Elder Holland recognized that those who struggle will need help. “For the kind of painful loneliness that some suffer here today, the best help always comes from heaven.”

Look forward with faith and courage, he said. “Do not replicate the longing look of Lot’s wife back to Sodom and Gomorrah. That leads to salty, bitter experiences. It does not matter whether you are looking back for grief, pain, desire, or some other reason. Learn from the past, but don’t wallow in it,” he said.

In a remote address livestreamed to the annual UCAP conference on Sept, 12, 2020, Elder Jeffrey R. Holland shares a lesson from President Russell M. Nelson’s career as a heart surgeon.
In a remote address livestreamed to the annual UCAP conference on Sept, 12, 2020, Elder Jeffrey R. Holland shares a lesson from President Russell M. Nelson’s career as a heart surgeon. Credit: Screenshot

Many years ago, a young heart surgeon — Dr. Russell M. Nelson — operated on two siblings, but, despite his best efforts, he lost them both. Although he was ready to quit, his wife Dantzel explained that if he quit, someone would have to learn what he already learned, which would take a long time and result in the loss of additional lives in the process.   
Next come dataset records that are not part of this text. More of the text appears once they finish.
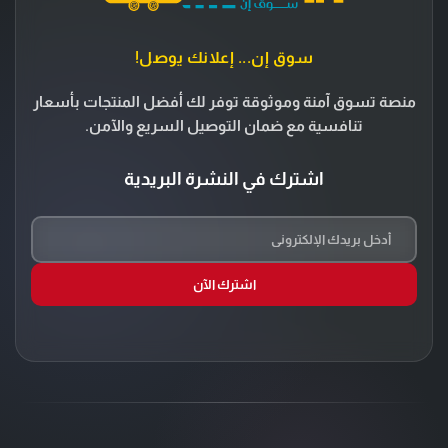
سوق إن... إعلانك يوصل!
منصة تسوق آمنة وموثوقة توفر لك أفضل المنتجات بأسعار
تنافسية مع ضمان التوصيل السريع والآمن.
اشترك في النشرة البريدية
اشترك الآن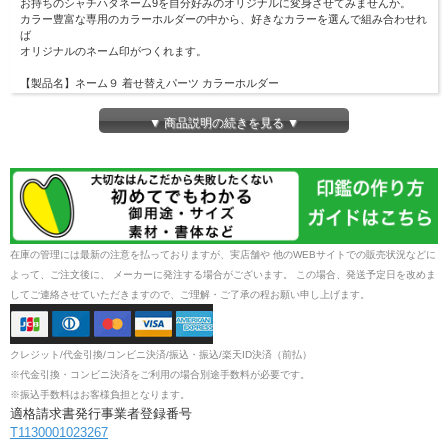
お持ちのシャチハタネーム9を自分好みのオリジナルに変身させてみませんか。
カラー豊富な専用のカラーホルダーの中から、好きなカラーを選んで組み合わせれ
ば
オリジナルのネーム印がつくれます。
【製品名】ネーム９ 着せ替えパーツ カラーホルダー
【ホルダーカラー】12柄
【商品サイズ】17.0×17.0×44.1(mm)
▼ 商品説明の続きを見る ▼
【重量】4.9(g)
【品番】XL-9/C5PH/H &#12316;XL-9/C16PH/H
【JAN】4974052496110 他
在庫の管理には最新の注意を払っておりますが、実店舗や 他のWEBサイトでの販売状況などに
よって、ご注文後に、 メーカーに発注する場合がございます。 この場合、発送予定日を改めま
してご連絡させていただきますので、ご理解・ご了承の程お願い申し上げます。
クレジット/代金引換/コンビニ決済/振込・振込/楽天ID決済（前払）
※代金引換・コンビニ決済をご利用の場合別途手数料が必要です。
※振込手数料はお客様負担となります。
適格請求書発行事業者登録番号
T1130001023267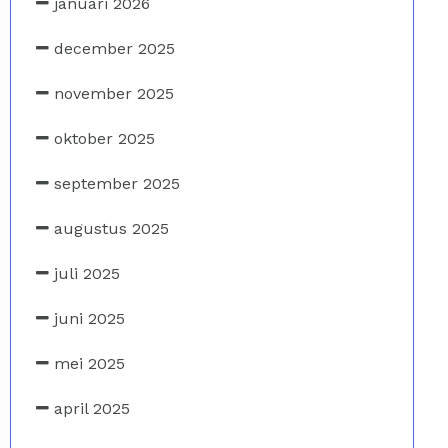
januari 2026
december 2025
november 2025
oktober 2025
september 2025
augustus 2025
juli 2025
juni 2025
mei 2025
april 2025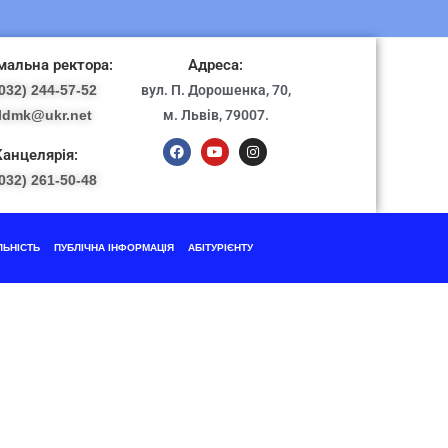
альна ректора:
Адреса:
032) 244-57-52
вул. П. Дорошенка, 70,
ldmk@ukr.net
м. Львів, 79007.
Канцелярія:
032) 261-50-48
ЛЬНІСТЬ
ПУБЛІЧНА ІНФОРМАЦІЯ
АБІТУРІЄНТУ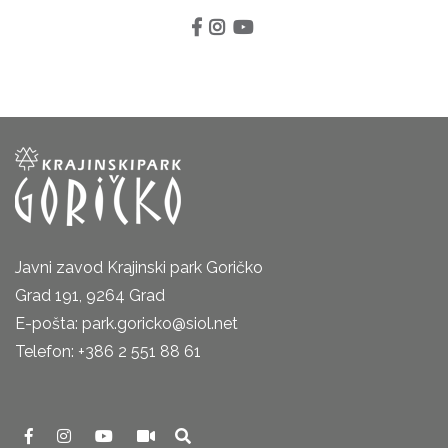
Javni zavod Krajinski park Goričko
Grad 191, 9264 Grad
E-pošta: park.goricko@siol.net
Telefon: +386 2 551 88 61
“Part of life is coming up against obstacles such as pornography and pandemics and conquering them, destructive as they are,” Elder Holland said. “Some problems are of our own making, and others simply happen to us. We face what we must face, and we persevere. It means squaring our shoulders and stiffening our back and staying with a virtuous effort.”

Use pains, temptations and traumas, Elder Holland told listeners. “Harness them as a moving force to be better, to become better. Allow God-given gifts to come out in you. When you are a creator, you focus more on the positive and less on the things that are destroying or hurting you.  Let your pain lead you to your Heavenly Father who loves you.”
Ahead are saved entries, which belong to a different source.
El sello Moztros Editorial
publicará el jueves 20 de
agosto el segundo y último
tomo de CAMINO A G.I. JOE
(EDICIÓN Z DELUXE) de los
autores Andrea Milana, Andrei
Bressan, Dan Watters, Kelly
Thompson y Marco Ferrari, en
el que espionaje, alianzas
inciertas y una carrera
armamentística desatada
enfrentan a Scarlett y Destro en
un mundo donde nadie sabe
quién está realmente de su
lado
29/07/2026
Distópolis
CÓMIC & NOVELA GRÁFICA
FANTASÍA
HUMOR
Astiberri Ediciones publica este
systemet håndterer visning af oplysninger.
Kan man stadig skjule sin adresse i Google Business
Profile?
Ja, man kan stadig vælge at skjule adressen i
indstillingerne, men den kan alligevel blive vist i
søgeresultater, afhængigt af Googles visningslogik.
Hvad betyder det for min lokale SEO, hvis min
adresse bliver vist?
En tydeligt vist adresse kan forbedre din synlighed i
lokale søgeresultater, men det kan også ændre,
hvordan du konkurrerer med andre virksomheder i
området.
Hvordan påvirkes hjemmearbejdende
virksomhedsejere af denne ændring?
Elder Holland said he is not oblivious to the fact that this is a “wrenching, terribly harrowing problem.” Many have been trying to help themselves or others battle this demon for years.

“In some sense, we are all distant spectators to one another,” he said. “Not one of us has suffered what the other has suffered. However, I believe there is One who has. Each person will have to counsel and pray and work through that with Him. We cannot live without hope. Every one of you needs to have hope. Christ Jesus gives us that hope because in some incredible way, He has in effect been where you have been and felt what you have felt.”
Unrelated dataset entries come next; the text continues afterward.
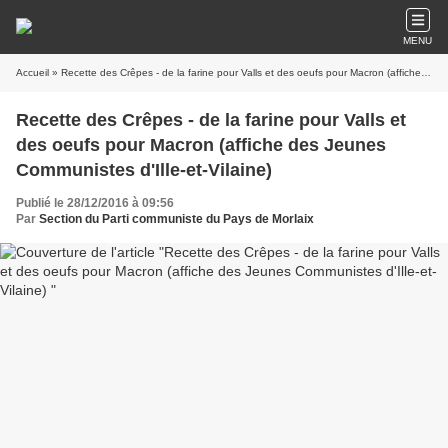
MENU
Accueil
» Recette des Crêpes - de la farine pour Valls et des oeufs pour Macron (affiche des Jeunes Communistes d'Ille-et-Vilaine)
Recette des Crêpes - de la farine pour Valls et
des oeufs pour Macron (affiche des Jeunes
Communistes d'Ille-et-Vilaine)
Publié le 28/12/2016 à 09:56
Par
Section du Parti communiste du Pays de Morlaix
The Lord will always bless those who want to improve, who accept the need for commandments and try to keep them, who cherish Christlike virtues and strive to the best of their ability to acquire them. “If you stumble in that pursuit, so does everyone; the Savior is there to help you keep going,” Elder Holland said. “If you fall, summon His strength. Get back up. Call out like one did, ‘O Jesus, … have mercy on me’ (Alma 36:18).” 

Christ will help individuals repent, repair, fix whatever needs to be fixed and keep going. “Soon enough you will have the success you seek,” he said.